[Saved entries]
__________

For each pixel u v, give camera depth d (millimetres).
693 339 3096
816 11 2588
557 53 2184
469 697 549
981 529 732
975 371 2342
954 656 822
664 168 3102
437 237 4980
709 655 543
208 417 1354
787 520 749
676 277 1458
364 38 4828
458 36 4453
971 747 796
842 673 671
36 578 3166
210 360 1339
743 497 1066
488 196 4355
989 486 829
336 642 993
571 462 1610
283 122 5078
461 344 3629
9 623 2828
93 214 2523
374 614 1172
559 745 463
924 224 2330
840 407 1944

__________

Task
Please quote every record above exactly as it appears.

Result of this task
For each pixel u v, give camera depth d (millimetres).
693 339 3096
816 11 2588
557 53 2184
469 697 549
981 529 732
975 371 2342
954 656 822
664 168 3102
437 237 4980
709 655 543
208 417 1354
787 520 749
676 277 1458
364 38 4828
458 36 4453
971 747 796
842 673 671
36 578 3166
210 360 1339
743 497 1066
488 196 4355
989 486 829
336 642 993
571 462 1610
283 122 5078
461 344 3629
9 623 2828
93 214 2523
374 614 1172
559 745 463
924 224 2330
840 407 1944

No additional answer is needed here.